CINQUANTE NUANCES PLUS CLAIRES
Cinquante (mille) carences plus claires
Christian Grey et Anastasia Steele sont désormais mariés. Ils sont d’autant plus au septième ciel qu’un heureux événement se profile à l’horizon. Mais les mauvaises nouvelles sont aussi au rendez-vous…
Ce bon vieux Oscar Wilde l’avait bien dit et répété : la meilleure façon de résister à la tentation, c’est d’y céder. Une formule immuable, en l’état sans cesse mise en application durant chaque épisode de cette trilogie littéraire d’E.L James et de sa transposition sur grand écran. En ce qui nous concerne, on aurait volontiers cédé à la tentation de resservir ici la liste complète de tous les arguments négatifs que l’on avait pris le soin de déballer à propos de "Cinquante nuances plus sombres". Et comme remuer la crème jusqu’à ce qu’elle soit bien fouettée comme il faut est un exercice qui se bonifie avec la pratique, autant ne pas changer notre fusil d’épaule et continuer à tirer à boulets rouges sur la plus grosse arnaque cinématographique de la décennie. Il ne faut cependant pas croire qu’après deux épisodes aussi consistants et subversifs que des pages de catalogue La Redoute, les nouvelles aventures de Ken « Ne m’obéis pas j’adore te punir » et Barbie « Fesse-moi j’ai pas été sage » auraient de quoi les pousser enfin à larguer le peu de tabous qu’il leur restait, histoire de rendre leur relation piquante beaucoup plus claire – au sens visuel et intime du terme. Car en fait, si le film est en effet plus « clair » que ses prédécesseurs, c’est dans son propos, dans son ambition et dans son intérêt (faux spoiler : le niveau des trois est plus bas que terre).

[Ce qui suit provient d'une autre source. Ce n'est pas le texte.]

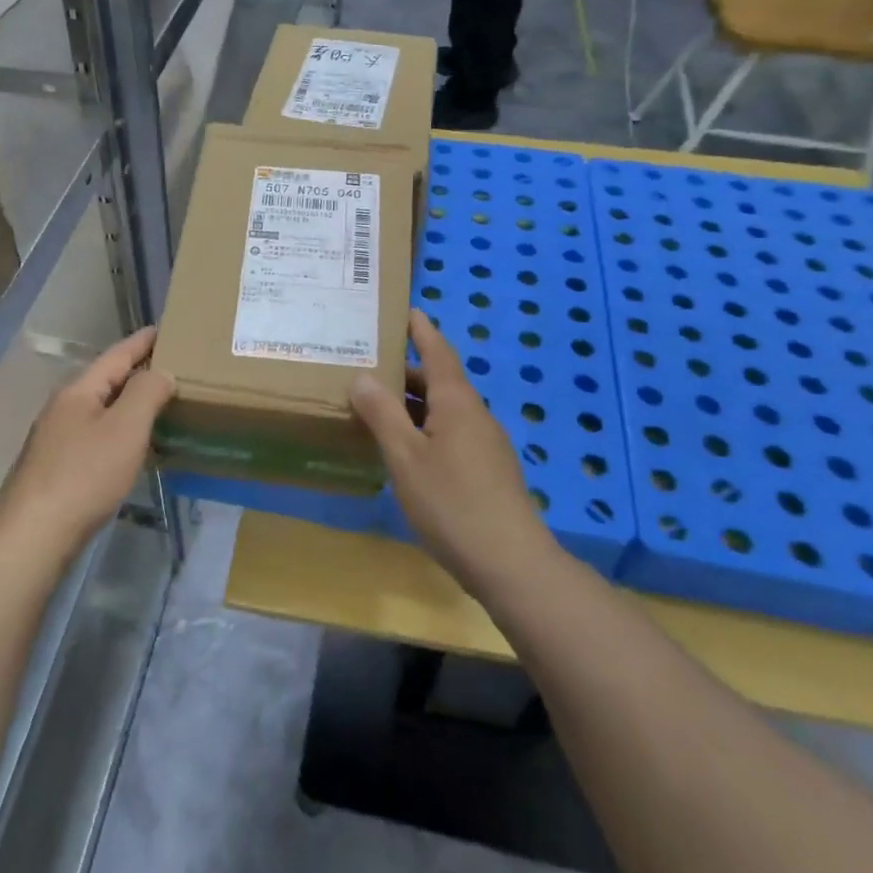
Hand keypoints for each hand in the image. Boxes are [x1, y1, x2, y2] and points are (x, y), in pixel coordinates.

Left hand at [0, 327, 174, 557]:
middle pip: (105, 380)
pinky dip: (117, 431)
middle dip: (136, 371)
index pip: (116, 355)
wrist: (32, 535)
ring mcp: (54, 438)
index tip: (163, 328)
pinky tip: (130, 447)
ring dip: (127, 403)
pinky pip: (94, 435)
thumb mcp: (125, 428)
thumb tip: (161, 372)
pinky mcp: (55, 467)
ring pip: (99, 409)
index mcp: (78, 390)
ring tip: (157, 403)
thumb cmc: (84, 475)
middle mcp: (62, 407)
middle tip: (170, 366)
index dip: (142, 342)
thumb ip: (147, 392)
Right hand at [350, 310, 552, 594]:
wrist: (510, 563)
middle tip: (369, 364)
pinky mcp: (487, 471)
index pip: (438, 353)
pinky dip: (424, 427)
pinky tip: (404, 448)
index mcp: (457, 403)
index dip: (422, 331)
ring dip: (413, 403)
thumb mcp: (405, 457)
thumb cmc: (452, 502)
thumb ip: (383, 415)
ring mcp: (485, 445)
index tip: (407, 309)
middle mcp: (475, 415)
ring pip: (444, 410)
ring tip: (377, 404)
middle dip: (407, 371)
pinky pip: (450, 433)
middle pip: (440, 381)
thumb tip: (362, 377)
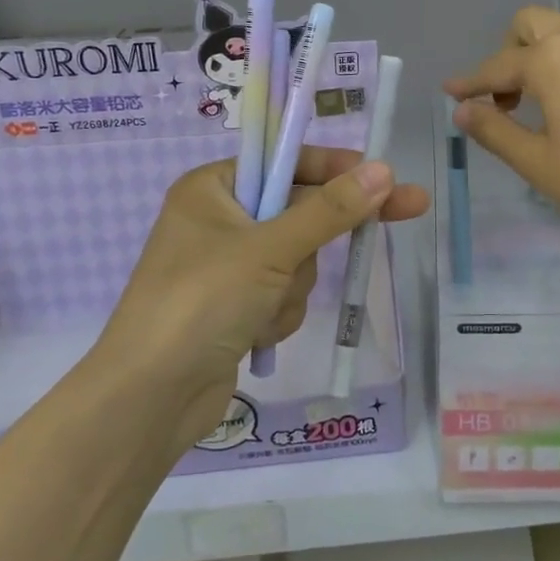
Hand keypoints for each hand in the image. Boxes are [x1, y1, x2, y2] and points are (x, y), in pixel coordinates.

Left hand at [96, 148, 428, 457]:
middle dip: (315, 243)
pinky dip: (279, 314)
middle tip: (409, 210)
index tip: (385, 175)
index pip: (286, 162)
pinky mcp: (236, 308)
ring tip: (261, 310)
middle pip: (299, 213)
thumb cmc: (201, 302)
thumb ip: (330, 211)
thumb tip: (383, 170)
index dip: (337, 169)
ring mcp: (228, 268)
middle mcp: (219, 221)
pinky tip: (254, 334)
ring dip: (292, 287)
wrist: (151, 397)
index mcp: (212, 188)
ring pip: (298, 261)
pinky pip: (284, 295)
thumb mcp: (269, 249)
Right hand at [445, 6, 559, 252]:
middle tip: (505, 97)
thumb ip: (494, 129)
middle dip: (508, 52)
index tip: (451, 93)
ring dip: (542, 55)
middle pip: (532, 23)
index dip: (470, 82)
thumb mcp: (537, 162)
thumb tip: (463, 110)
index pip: (498, 66)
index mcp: (553, 60)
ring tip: (540, 103)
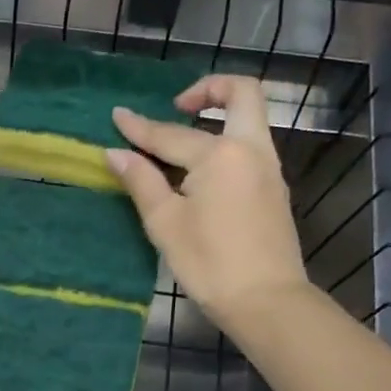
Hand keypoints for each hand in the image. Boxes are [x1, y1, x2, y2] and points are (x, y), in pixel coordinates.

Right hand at [105, 75, 308, 335]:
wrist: (266, 301)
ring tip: (179, 147)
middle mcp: (251, 150)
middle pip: (242, 94)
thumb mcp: (166, 223)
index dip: (139, 127)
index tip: (117, 115)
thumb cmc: (209, 263)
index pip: (171, 134)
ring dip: (217, 119)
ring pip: (249, 121)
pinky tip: (199, 175)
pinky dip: (225, 145)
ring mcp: (269, 169)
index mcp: (221, 154)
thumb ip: (142, 181)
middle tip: (178, 107)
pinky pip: (249, 149)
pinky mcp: (274, 190)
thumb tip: (116, 153)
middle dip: (209, 89)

Là où le second opus avait servi de révélateur sur la teneur idéologiquement puante de la chose, cet ultime épisode enfonce le clou avec sa suite logique : ni plus ni moins qu’un infect spot de propagande puritaine qui célèbre le mariage comme acte sacré, la procréation comme devoir absolu (et si les deux parents ne se sentent pas prêts, ils ne doivent pas prononcer le mot « avortement » parce que c’est pas bien) et l’étalage de bling-bling comme atout indispensable à la solidité d’un couple. De cet effarant constat empreint de conservatisme réac où l’on s’émoustille plus de l’acquisition d’une Lamborghini à dix boules que d’un instant charnel sous la douche, on en viendrait presque à se demander si cette saga ne serait pas l’adaptation déguisée de la vie de toutes les conquêtes (passées et présentes) de l’actuel résident de la Maison-Blanche – milliardaire fucked-up avant d’être homme politique. On passe ainsi une bonne heure à se tourner les pouces devant des péripéties aussi intenses et captivantes qu’une lune de miel à Paris, une visite de villa délabrée, un dîner au restaurant, un voyage en jet privé entre copines, un steak cuisiné à point, des ballades en forêt, sans oublier les traditionnelles disputes conjugales, toujours suivies fissa d’une réconciliation obtenue grâce aux lois immuables du fric et du confort consumériste… Et le scénario ? Ah bon, il y en avait un ?
Avouons-le, le seul « enjeu » se limitera ici à voir le nouveau couple Grey mis en danger par les agissements sournois et agressifs d’un vilain parasite, à savoir l’ancien patron violent de la miss qui abuse des rictus forcés et qui prend un plaisir tout particulier à weinsteiniser ses assistantes. De ce fait, cette saga soi-disant coquine et transgressive fait illico machine arrière en faisant passer cet immonde antagoniste pour la Némésis d’un Christian Grey ayant changé de bord – le voici désormais passé de l’amant brutal et dominateur à celui de jeune époux attentionné qui va devenir papounet. Retour donc à la philosophie proto-"Twilight" : on prend une idée de départ censée pimenter un genre éculé, avant de la retourner pour sodomiser le genre comme un porc, histoire d’en faire le véhicule idéal d’une morale bien trumpiste et conservatrice, vouant un mépris systématique pour tout ce qui vit en marge du système. Ne parlons pas non plus des acteurs (toujours aussi coincés et robotisés), de la mise en scène plus tiédasse tu meurs signée James Foley, du vernissage constant à l’écran de tout ce qui semble coûter trente ans de SMIC, ou même de ces jeux sexuels pasteurisés pour culs-bénits à base de menottes, de vibromasseur et de crème glacée à lécher sur l’entrejambe. Trop de néant et de toxicité, ça donne juste envie de dégobiller ses tripes de rebelle dans une bassine et de foncer dans la salle d’à côté pour espérer y déguster du vrai cinéma, à savoir celui qui ne vise pas la sécurité et qui sait nous donner un vrai bon coup de fouet.